Dealing with a query is done by either responsing to the query (if the current node is responsible for the queried key) or by forwarding the query to a node closer to the key in the identifier space. Using a skiplist like structure (called "finger pointers" here), Chord can use log N queries to find an item in the hash because the skiplist maintains pointers to power-of-2 distances; this means that in each forwarding operation, Chord makes the query get at least half the remaining distance closer than it was before.

The evaluation in this paper is interesting. One optimization they make is to have "virtual nodes" such that a physical node is logically several nodes at once; the one problem I see this causing (which doesn't seem to be addressed in the paper) is that this results in larger amounts of nodes going down when a single physical node disconnects or fails. An evaluation of this effect is important. The nodes that fail, then, are not in fact random as in section 6.4; nonrandom failures may cause Chord to fail.

Lastly, there is no thought given to robustness in the face of malicious nodes. This seems like an important aspect of a DHT, or any overlay network because these overlays are over the public internet.

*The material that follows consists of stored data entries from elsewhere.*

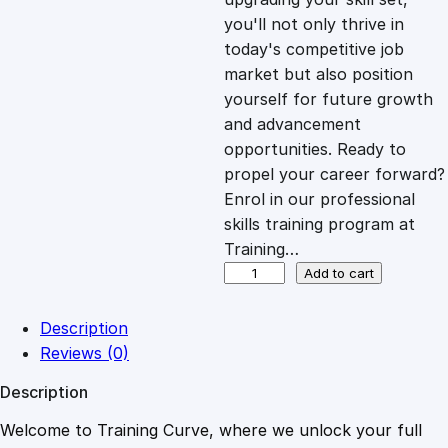
you'll not only thrive in
c
e
today's competitive job
market but also position
e
i
yourself for future growth
and advancement
opportunities. Ready to
w
s
propel your career forward?
Enrol in our professional
a
:
skills training program at
Training…
s
£
F
Add to cart
l
i
:
2
Description
g
Reviews (0)
h
£
0
Description
t
A
Welcome to Training Curve, where we unlock your full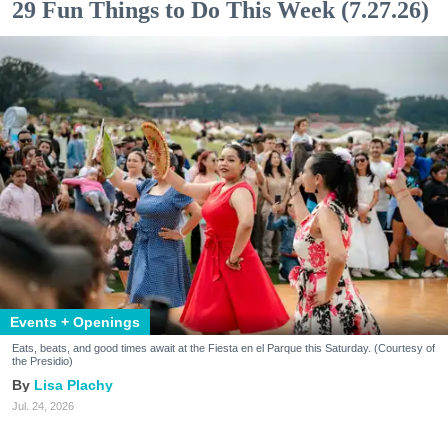
29 Fun Things to Do This Week (7.27.26)
Events + Openings
Eats, beats, and good times await at the Fiesta en el Parque this Saturday. (Courtesy of
the Presidio)
Lisa Plachy
Jul. 24, 2026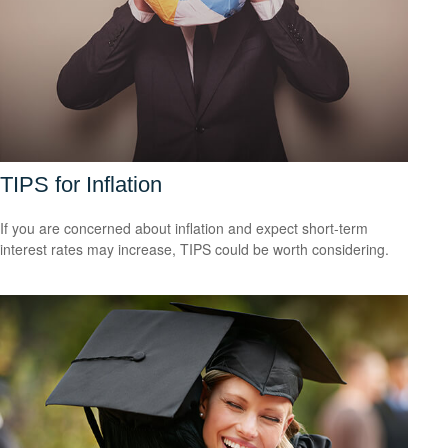
TIPS for Inflation
If you are concerned about inflation and expect short-term
interest rates may increase, TIPS could be worth considering.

Overall however, this is a nice paper and although it is missing some important considerations, I think it is a classic in terms of presenting a simple, elegant data structure that uses an overlay network and some performance results.

1 comment:

Matthias Goerner said...

Regarding the "virtual nodes". I think the reason is 1. to ensure a more equal distribution of how many keys a physical node has (if this is desired) and 2. to allow different physical nodes to have different amounts of keys depending on how many "virtual nodes" they host.
The "virtual nodes" on one host do not store a contigouos block in the ID space, and they have different keys, so there won't be two copies of one key on one machine. So the impact of one host killing several "virtual nodes" does not corrupt more data than running only one "virtual node" per host. I.e. the "virtual nodes" failing when a host goes down are as good as picked random.